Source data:
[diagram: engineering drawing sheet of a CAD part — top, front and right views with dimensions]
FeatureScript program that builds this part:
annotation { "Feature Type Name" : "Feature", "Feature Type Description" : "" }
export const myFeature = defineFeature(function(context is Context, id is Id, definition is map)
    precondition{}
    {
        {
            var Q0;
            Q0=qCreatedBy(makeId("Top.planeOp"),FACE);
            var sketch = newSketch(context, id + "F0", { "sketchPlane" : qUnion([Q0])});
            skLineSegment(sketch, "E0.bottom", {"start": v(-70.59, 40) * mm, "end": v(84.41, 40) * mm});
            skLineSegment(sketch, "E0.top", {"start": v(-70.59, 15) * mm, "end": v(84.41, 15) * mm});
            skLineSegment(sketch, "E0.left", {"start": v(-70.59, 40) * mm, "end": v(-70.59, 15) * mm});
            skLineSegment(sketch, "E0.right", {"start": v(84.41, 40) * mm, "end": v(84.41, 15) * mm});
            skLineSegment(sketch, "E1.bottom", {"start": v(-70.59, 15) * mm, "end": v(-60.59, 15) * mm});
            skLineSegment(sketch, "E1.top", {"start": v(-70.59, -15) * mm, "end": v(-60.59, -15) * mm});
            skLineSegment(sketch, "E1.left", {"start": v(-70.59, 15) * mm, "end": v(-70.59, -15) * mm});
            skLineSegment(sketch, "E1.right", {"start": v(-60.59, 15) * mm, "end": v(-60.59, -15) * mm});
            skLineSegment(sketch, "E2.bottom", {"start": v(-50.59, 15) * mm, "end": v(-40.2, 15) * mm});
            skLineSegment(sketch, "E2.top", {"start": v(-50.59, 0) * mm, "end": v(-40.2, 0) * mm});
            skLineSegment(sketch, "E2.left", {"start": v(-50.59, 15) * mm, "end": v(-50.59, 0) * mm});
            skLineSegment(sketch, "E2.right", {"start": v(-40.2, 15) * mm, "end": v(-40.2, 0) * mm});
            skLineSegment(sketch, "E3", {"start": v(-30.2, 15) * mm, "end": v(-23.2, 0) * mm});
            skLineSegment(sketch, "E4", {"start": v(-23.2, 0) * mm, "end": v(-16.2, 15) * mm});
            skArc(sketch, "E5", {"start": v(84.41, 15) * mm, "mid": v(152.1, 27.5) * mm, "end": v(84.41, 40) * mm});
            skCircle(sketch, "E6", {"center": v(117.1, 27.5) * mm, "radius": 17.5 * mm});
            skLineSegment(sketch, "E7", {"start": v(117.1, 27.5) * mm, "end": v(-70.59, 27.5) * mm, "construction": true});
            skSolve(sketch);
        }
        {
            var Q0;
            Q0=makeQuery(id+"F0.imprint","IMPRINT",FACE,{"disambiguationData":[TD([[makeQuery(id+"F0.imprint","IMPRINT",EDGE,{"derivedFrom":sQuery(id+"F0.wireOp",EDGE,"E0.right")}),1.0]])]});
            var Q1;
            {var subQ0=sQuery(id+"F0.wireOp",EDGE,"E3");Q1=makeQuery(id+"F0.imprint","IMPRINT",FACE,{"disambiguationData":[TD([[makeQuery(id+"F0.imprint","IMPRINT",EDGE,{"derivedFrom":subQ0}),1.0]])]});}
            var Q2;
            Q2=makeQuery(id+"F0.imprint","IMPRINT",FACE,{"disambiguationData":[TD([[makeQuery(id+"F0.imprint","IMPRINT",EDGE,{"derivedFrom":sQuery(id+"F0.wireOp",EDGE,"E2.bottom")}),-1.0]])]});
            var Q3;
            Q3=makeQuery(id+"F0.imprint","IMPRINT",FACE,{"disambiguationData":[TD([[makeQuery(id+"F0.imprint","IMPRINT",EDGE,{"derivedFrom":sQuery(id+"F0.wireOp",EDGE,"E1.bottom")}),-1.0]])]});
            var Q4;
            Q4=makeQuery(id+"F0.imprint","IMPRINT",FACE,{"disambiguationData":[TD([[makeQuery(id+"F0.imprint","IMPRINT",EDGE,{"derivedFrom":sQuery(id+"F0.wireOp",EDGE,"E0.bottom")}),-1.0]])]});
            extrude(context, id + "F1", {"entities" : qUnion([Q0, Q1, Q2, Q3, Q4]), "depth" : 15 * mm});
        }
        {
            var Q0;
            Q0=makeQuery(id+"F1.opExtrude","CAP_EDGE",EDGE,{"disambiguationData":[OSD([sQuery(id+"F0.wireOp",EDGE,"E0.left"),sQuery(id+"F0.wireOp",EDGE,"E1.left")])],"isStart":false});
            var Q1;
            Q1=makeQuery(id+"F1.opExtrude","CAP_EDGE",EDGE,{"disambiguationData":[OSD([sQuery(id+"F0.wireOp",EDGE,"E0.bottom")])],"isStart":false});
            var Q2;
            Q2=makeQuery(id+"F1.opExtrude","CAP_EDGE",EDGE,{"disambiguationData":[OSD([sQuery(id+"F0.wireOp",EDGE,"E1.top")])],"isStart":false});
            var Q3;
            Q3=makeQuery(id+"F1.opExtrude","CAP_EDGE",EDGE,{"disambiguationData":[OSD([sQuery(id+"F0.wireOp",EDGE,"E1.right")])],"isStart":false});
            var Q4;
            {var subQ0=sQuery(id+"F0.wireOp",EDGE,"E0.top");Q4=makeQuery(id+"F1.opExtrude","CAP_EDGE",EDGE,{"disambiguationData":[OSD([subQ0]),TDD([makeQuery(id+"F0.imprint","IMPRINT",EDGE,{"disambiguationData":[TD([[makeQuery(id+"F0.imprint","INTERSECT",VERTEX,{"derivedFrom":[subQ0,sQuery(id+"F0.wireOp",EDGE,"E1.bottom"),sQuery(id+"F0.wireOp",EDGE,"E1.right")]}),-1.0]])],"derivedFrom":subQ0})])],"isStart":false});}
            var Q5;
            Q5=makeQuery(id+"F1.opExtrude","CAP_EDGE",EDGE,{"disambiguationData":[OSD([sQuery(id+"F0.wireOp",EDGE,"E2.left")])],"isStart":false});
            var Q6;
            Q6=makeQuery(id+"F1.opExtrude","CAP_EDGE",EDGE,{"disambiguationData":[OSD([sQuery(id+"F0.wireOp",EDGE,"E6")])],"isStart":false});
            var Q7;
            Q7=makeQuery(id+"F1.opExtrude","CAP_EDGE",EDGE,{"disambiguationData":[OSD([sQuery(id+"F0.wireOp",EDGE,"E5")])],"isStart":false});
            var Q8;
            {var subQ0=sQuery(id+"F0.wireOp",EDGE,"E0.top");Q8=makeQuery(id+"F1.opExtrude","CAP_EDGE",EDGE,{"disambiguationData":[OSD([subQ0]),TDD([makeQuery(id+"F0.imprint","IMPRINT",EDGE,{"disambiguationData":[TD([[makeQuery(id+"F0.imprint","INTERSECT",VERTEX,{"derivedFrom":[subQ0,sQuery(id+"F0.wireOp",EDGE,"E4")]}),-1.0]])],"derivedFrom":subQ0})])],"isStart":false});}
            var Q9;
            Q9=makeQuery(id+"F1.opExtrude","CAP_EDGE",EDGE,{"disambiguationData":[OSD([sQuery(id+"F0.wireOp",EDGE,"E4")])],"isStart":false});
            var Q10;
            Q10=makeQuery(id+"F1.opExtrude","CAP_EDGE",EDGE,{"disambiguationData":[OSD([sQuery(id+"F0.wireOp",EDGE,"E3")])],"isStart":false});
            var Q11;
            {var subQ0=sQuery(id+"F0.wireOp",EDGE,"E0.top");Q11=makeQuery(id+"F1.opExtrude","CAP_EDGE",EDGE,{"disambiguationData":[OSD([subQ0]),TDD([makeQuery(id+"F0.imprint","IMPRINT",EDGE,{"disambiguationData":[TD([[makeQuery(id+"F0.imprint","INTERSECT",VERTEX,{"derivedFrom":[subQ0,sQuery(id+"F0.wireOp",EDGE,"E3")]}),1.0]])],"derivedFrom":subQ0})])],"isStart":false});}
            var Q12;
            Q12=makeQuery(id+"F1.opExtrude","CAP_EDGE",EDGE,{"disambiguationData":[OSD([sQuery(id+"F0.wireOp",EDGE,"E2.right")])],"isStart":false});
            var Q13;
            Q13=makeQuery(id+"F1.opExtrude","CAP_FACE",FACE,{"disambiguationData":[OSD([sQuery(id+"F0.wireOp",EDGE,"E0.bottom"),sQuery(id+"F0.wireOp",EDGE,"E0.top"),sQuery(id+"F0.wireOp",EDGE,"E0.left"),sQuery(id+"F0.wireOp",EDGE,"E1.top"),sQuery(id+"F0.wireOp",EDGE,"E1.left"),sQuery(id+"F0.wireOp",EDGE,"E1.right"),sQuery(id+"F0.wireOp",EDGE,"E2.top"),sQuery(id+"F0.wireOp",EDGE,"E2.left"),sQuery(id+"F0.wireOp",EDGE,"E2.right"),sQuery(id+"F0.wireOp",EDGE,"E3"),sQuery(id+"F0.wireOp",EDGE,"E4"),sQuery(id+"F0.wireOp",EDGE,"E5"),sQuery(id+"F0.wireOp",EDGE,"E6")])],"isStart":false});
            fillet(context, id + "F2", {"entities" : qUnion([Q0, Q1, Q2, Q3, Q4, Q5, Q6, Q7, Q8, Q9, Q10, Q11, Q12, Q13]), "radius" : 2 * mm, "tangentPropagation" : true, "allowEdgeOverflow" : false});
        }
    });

What is being asked →
How many lines of the records contain the string "context", with case counting? Give only the number.

Solution →
4